Work order 1:
In the entries, edit the lines from the one containing "Free Resources" up to and including the one containing "ensures building managers have access to" so that "newsletter" becomes "bulletin", and leave everything else unchanged. Give only those lines, and leave the pictures out of your answer.

Excerpt provided:
Start of Block

What were you catching on the nightcrawlers???? I usually don't use them for bass because the panfish at my local spots tear them up before the bass can even get to them.


----------



## Weekender#1

On your way up or a side trip while at Fletchers, try some fishing in the AuSable river where you crossed it on 65(the new bridge). That is called Cooke Pond it is loaded with Small Mouth, Pike and Walleye with panfish of every type. No one fishes the water other than through the ice, but it is exceptional. This is some of the water, the impoundment is 1,970 acres without a single cabin or house on its shores. The ramp is right off 65 on the North east side of the bridge.


----------



## LiquidTension

bubba k said:


> Are you sure that all the bass are catch and release???? I don't eat bass so it doesn't matter to me, but I read that they are having a bass tournament on Fletchers in August.


i thought i read it here a few weeks ago. its been updated as of yesterday though...

http://www.fishweb.com/recreation/fishing/reports/fletcher.html
the wording was kinda vague but i thought i read that and that dnr would be conducting catch surveys.... we had a on the water survey last year. 



> They introduced those worms which suppose to eat it


actually they are some kind of weevil and they love this eurasian milfoil over other milfoil... seems they burrow right into the stem of the plant and lay eggs and do what bugs do best... eat,fart,kill plants,mate go thru thier bug stages and the like...


----------



## littleking

wow, ill have to check that lake out, looks nice!


----------



## bill_gfish

Going june 8-11, Have been going there for about 15 yrs I think. We stay at Lyons landing, good people. Don't forget your top water baits when ya go, a favorite of mine.


----------



## discgolfer

I refuse to post in this thread due to the overexposure of my yearly vacation spot that already exists. Every freakin vehicle at Jacks Landing has ohio plates.


----------



## leckig

bubba k said:


> leckig,
> 
> What were you catching on the nightcrawlers???? I usually don't use them for bass because the panfish at my local spots tear them up before the bass can even get to them.


Well, that was very very strange. Friday nigh each case with a NC would produce very nice (I mean very nice!) perch or a big crappie. It was very difficult to set the hook, so we managed to harvest maybe 10 fish out of easily 50-80 bad hook sets.

End of Block

Work order 2:
Carry on the fishing forum thread past the last sentence shown.

Provided information:
Start of Block

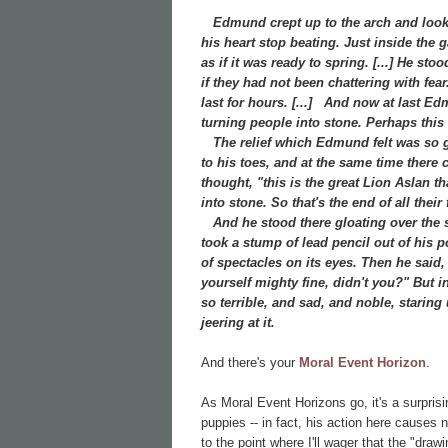
Edmund crept up to the arch and looked
his heart stop beating. Just inside the
as if it was ready to spring. [...] He st
if they had not been chattering with fea
last for hours. [...]
And now at last Edmu
turning people into stone. Perhaps this w
The relief which Edmund felt was so gre
to his toes, and at the same time there
thought, "this is the great Lion Aslan t
into stone. So that's the end of all the
And he stood there gloating over the st
took a stump of lead pencil out of his 
of spectacles on its eyes. Then he said
yourself mighty fine, didn't you?" But in
so terrible, and sad, and noble, staring
jeering at it.
And there's your
Moral Event Horizon
.
As Moral Event Horizons go, it's a surpris
puppies -- in fact, his action here causes
to the point where I'll wager that the "dr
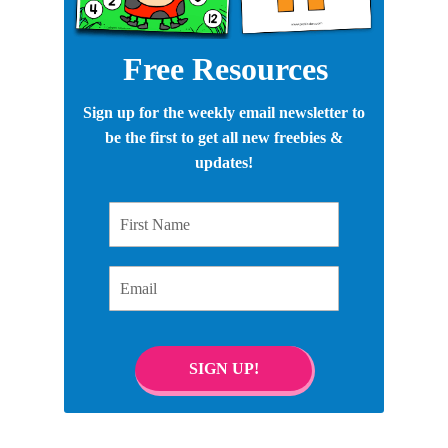
Free Resources
Sign up for the weekly email newsletter to
be the first to get all new freebies &
updates!
First Name
Email
SIGN UP!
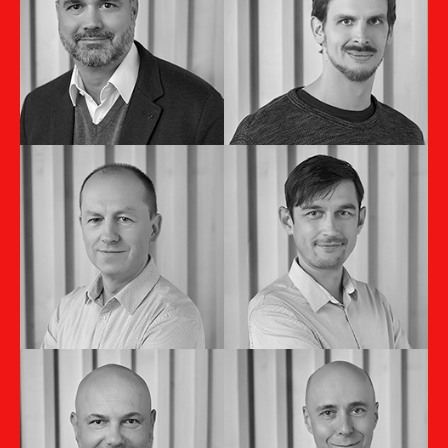
Stanislav
Tomáš Turkovič
Smolár
Outsourcing Director
Country Manager SK
Pavol Németh
Filip Kováč
Finance Director
Technical Director
Pavol Porubčan
Michal Malíček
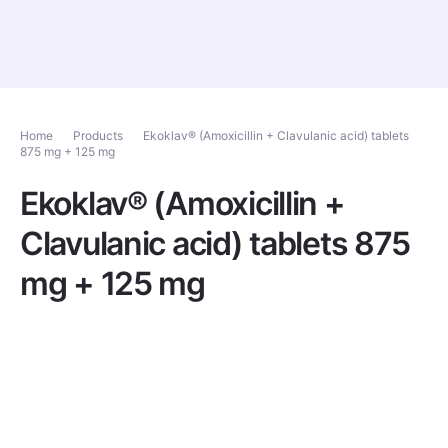
Home
Products
Ekoklav® (Amoxicillin + Clavulanic acid) tablets
875 mg + 125 mg
Ekoklav® (Amoxicillin +
Clavulanic acid) tablets 875
mg + 125 mg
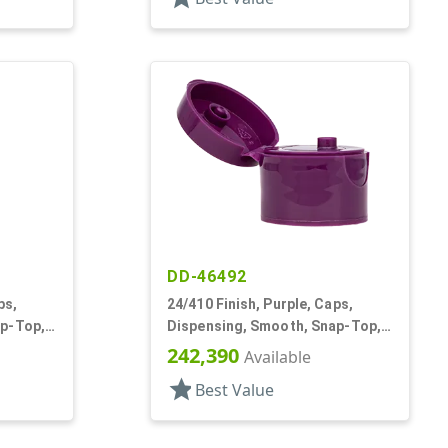
DD-46492
ps,
24/410 Finish, Purple, Caps,
ap-Top,
Dispensing, Smooth, Snap-Top,
.125" Orf, HS Lnr
242,390
Available
star
Best Value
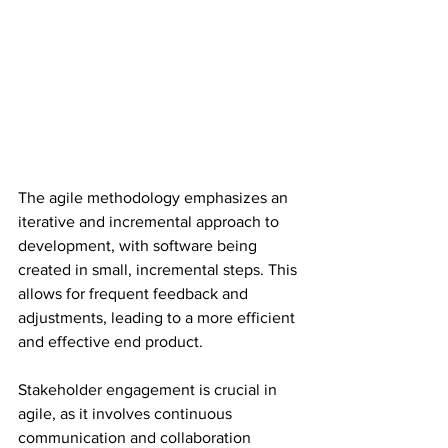
The agile methodology emphasizes an 
iterative and incremental approach to 
development, with software being 
created in small, incremental steps. This 
allows for frequent feedback and 
adjustments, leading to a more efficient 
and effective end product.
Stakeholder engagement is crucial in 
agile, as it involves continuous 
communication and collaboration 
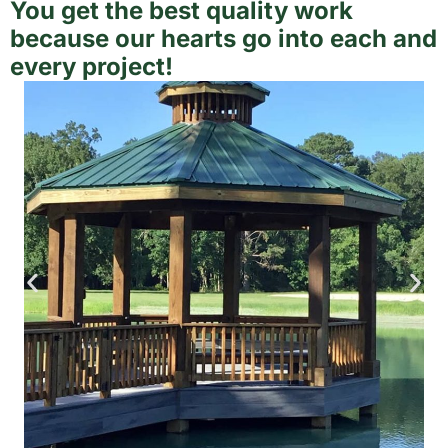
You get the best quality work
because our hearts go into each and
every project!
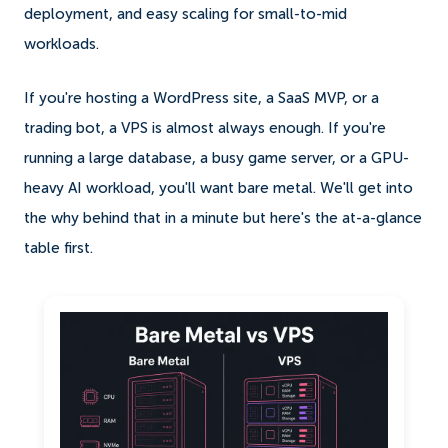
deployment, and easy scaling for small-to-mid
workloads.
If you're hosting a WordPress site, a SaaS MVP, or a
trading bot, a VPS is almost always enough. If you're
running a large database, a busy game server, or a GPU-
heavy AI workload, you'll want bare metal. We'll get into
the why behind that in a minute but here's the at-a-glance
table first.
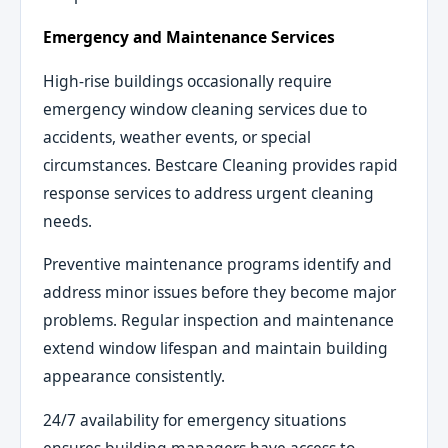
Emergency and Maintenance Services
High-rise buildings occasionally require
emergency window cleaning services due to
accidents, weather events, or special
circumstances. Bestcare Cleaning provides rapid
response services to address urgent cleaning
needs.
Preventive maintenance programs identify and
address minor issues before they become major
problems. Regular inspection and maintenance
extend window lifespan and maintain building
appearance consistently.
24/7 availability for emergency situations
ensures building managers have access to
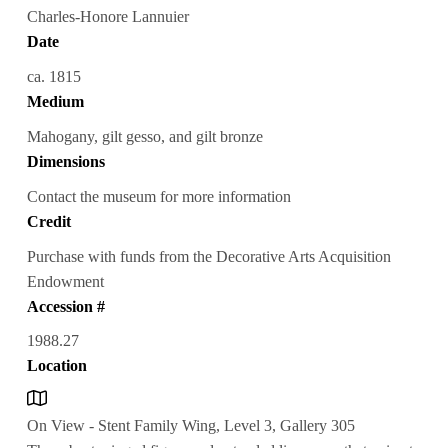
Charles-Honore Lannuier
Date
ca. 1815
Medium
Mahogany, gilt gesso, and gilt bronze
Dimensions
Contact the museum for more information
Credit
Purchase with funds from the Decorative Arts Acquisition
Endowment
Accession #
1988.27
Location
On View - Stent Family Wing, Level 3, Gallery 305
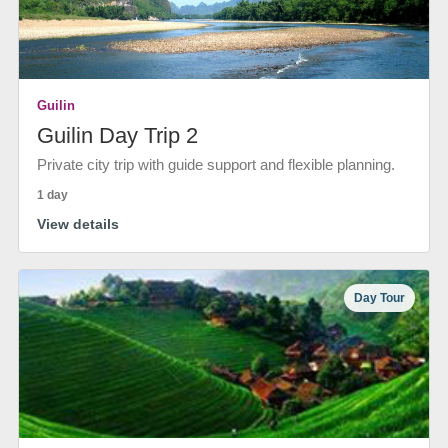
Guilin
Guilin Day Trip 2
Private city trip with guide support and flexible planning.
1 day
View details
Day Tour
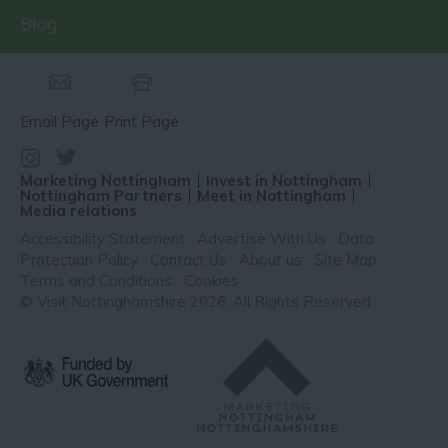
Blog
Email Page
Print Page
Marketing Nottingham
Invest in Nottingham
Nottingham Partners
Meet in Nottingham
Media relations
Accessibility Statement
Advertise With Us
Data
Protection Policy
Contact Us
About us
Site Map
Terms and Conditions
Cookies
© Visit Nottinghamshire 2026. All Rights Reserved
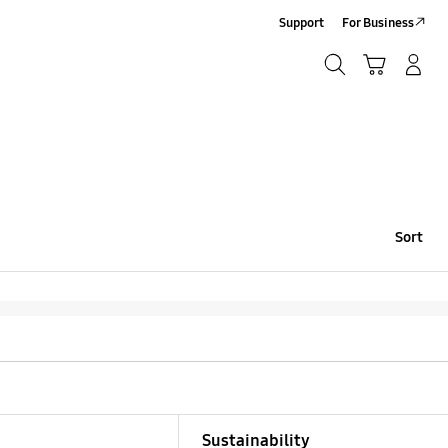
Support
For Business
Search
Cart
Log-In/Sign-Up
Search
Sort
Sustainability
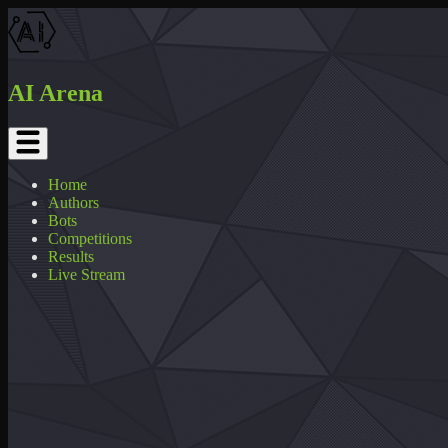
AI Arena
Home
Authors
Bots
Competitions
Results
Live Stream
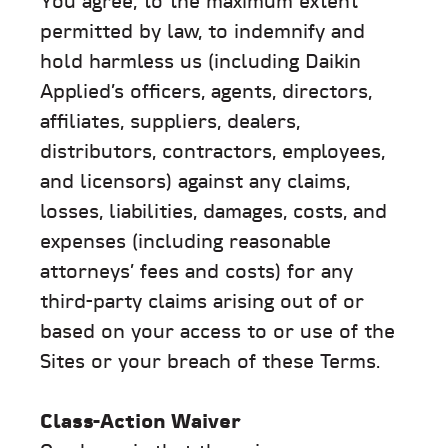
You agree, to the maximum extent
permitted by law, to indemnify and
hold harmless us (including Daikin
Applied’s officers, agents, directors,
affiliates, suppliers, dealers,
distributors, contractors, employees,
and licensors) against any claims,
losses, liabilities, damages, costs, and
expenses (including reasonable
attorneys’ fees and costs) for any
third-party claims arising out of or
based on your access to or use of the
Sites or your breach of these Terms.
Class-Action Waiver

End of Block

Reply 1:
Free Resources
Sign up for the weekly email bulletin to
be the first to get all new freebies &
updates!
First Name
Email
SIGN UP!
Stanislav
Tomáš Turkovič
Smolár
Outsourcing Director
Country Manager SK
Pavol Németh
Filip Kováč
Finance Director
Technical Director
Pavol Porubčan
Michal Malíček
Home
Products
Ekoklav® (Amoxicillin + Clavulanic acid) tablets
875 mg + 125 mg
Ekoklav® (Amoxicillin +
Clavulanic acid) tablets 875
mg + 125 mg
DD-46492
ps,
24/410 Finish, Purple, Caps,
ap-Top,
Dispensing, Smooth, Snap-Top,
.125" Orf, HS Lnr
242,390
Available
star
Best Value
The agile methodology emphasizes an 
iterative and incremental approach to 
development, with software being 
created in small, incremental steps. This 
allows for frequent feedback and 
adjustments, leading to a more efficient 
and effective end product.
Stakeholder engagement is crucial in 
agile, as it involves continuous 
communication and collaboration 
You get the best quality work
because our hearts go into each and
every project!
deployment, and easy scaling for small-to-mid
workloads.
If you're hosting a WordPress site, a SaaS MVP, or a
trading bot, a VPS is almost always enough. If you're
running a large database, a busy game server, or a GPU-
heavy AI workload, you'll want bare metal. We'll get into
the why behind that in a minute but here's the at-a-glance
table first.
Emergency and Maintenance Services
High-rise buildings occasionally require
emergency window cleaning services due to
accidents, weather events, or special
circumstances. Bestcare Cleaning provides rapid
response services to address urgent cleaning
needs.
Preventive maintenance programs identify and
address minor issues before they become major
problems. Regular inspection and maintenance
extend window lifespan and maintain building
appearance consistently.
24/7 availability for emergency situations
ensures building managers have access to

Reply 2:
The next day, the same spot would produce bluegills, and not very big! But the most surprising was when I set up my bottom fishing gear for a catfish - I baited it with NC as well, set up the carping alarm and in 30 minutes got two... LM Bass, one 13" and one 15". 

I think people do not appreciate NC's here enough, I never go fishing without them.


----------



## Jackfish

Glad you guys had a good trip - I really do have to try that lake out sometime - just have to get one of the hall passes from the wife 1st


----------



## ch23119

I am going to go there july 29-august 4.. any other advice for that time frame as far as baits or spots? I appreciate all the info I see here and it sounds like a great lake.


----------



## Weekender#1

You are going to want to try Thunder Bay for Walleye while you are at Fletchers it is an emerging walleye power in the state. They have been stocking very heavy. The Thunder river is what flows out of Fletcher at the dam. Just look into it.


----------



## littleking

i dont have a boat big enough to go out on huron


----------



## Weekender#1

The Walleye action is in the bay and river not out in the lake. Just ask a local or visit the bait stores in Apena, for updated action report.
The State record Bluegill came out of Vaughn lake near Glennie, if you like pan fish. It is right out of the city of Glennie.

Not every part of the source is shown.